== Exercise passage ==

There is no such thing as a cheap t-shirt.
The white t-shirt is a fashion icon, and perhaps the most produced garment in the world. But although fashion-wise it is considered to be the “easy choice”, the life cycle of a white t-shirt is actually a complex question, both in human and ecological terms. Starting with the material and human recourses needed for the growing of cotton, and continuing all the way through the production, transportation and washing the garment, the effects of this global industry are considerable – and often hidden from sight.
In the industrial process of making a garment approximately 15% of the used fabric becomes off-cut waste. While some of this waste is recycled, a large amount is still thrown straight to landfill: on the global scale this adds up to a massive pile of fabric.
Today many of the world’s garments are produced in sweatshops, where the working conditions and the safety of the buildings often leave room for improvement: in a seven-month period from September 2012 to April 2013, 1535 workers died in three garment factory disasters in Pakistan and Bangladesh. And at the same time that the average salary for a factory worker is less than 40 dollars a month, the average American buys more than 60 garments every year.

===

» Prompt A:
In the passage on the white t-shirt, how many workers died in garment factory disasters in Pakistan and Bangladesh between September 2012 and April 2013?
» Prompt B:
Carry on the passage about the white t-shirt from its last sentence.

== Provided material ==

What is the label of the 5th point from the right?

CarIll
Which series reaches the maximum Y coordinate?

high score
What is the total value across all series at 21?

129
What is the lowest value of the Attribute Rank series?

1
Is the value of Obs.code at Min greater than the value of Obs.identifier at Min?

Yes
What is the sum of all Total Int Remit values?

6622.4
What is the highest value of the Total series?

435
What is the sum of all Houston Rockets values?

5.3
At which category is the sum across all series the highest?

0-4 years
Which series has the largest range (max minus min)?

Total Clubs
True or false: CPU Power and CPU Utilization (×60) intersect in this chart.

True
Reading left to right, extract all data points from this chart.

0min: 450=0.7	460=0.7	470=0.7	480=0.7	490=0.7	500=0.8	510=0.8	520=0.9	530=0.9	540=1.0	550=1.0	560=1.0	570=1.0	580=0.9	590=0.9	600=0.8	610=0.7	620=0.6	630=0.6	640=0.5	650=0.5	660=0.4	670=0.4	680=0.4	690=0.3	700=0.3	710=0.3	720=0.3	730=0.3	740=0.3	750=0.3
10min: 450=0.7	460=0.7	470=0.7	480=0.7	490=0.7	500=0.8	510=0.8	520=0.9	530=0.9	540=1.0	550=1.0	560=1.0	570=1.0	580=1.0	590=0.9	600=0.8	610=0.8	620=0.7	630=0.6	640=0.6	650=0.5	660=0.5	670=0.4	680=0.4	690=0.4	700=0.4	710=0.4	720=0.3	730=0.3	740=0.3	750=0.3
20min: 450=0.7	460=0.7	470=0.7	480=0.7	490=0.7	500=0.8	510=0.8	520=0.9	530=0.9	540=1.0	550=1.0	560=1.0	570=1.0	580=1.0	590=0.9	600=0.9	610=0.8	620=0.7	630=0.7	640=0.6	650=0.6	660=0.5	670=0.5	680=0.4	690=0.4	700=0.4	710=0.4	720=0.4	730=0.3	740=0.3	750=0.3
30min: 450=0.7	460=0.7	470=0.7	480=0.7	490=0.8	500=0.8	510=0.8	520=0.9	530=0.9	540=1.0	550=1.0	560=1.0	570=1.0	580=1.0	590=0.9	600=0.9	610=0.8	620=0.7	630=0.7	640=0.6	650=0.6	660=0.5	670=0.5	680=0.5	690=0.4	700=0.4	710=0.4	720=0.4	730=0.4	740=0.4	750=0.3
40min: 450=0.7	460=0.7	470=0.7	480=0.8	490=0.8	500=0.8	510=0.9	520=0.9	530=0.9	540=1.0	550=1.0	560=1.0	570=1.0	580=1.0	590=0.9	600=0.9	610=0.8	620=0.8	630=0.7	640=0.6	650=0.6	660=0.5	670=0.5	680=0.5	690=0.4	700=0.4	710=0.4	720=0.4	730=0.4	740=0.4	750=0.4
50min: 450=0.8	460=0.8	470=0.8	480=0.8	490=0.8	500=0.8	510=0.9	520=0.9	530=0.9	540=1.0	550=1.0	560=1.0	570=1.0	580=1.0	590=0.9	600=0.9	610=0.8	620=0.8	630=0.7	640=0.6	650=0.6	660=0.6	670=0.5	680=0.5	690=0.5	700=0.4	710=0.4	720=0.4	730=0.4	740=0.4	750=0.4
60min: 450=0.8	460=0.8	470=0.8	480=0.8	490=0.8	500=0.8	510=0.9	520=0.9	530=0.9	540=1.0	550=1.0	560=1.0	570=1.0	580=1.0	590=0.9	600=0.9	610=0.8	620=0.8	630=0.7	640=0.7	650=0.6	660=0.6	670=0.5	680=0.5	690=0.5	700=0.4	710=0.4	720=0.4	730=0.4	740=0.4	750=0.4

===

» Exercise result A:
1535 workers died in three garment factory disasters.

» Exercise result B:
As the debate about the global economy accelerates and understanding about its effects increases, one should take a closer look, not only towards Wall Street, but behind our cotton-covered shoulders: what percentage of the world’s wealth does each one of us occupy?
15% is a performative installation addressing the global fashion system: an industry interconnected with both human and ecological systems. The installation creates a production line in a gallery. A performer, working on the production line, makes white t-shirts. The whole process, from cutting the fabric to ironing the final product, is put on display. Each shirt is numbered, the off-cut waste is packed boutique-style and the shirts prepared for retail – as a by-product of the waste.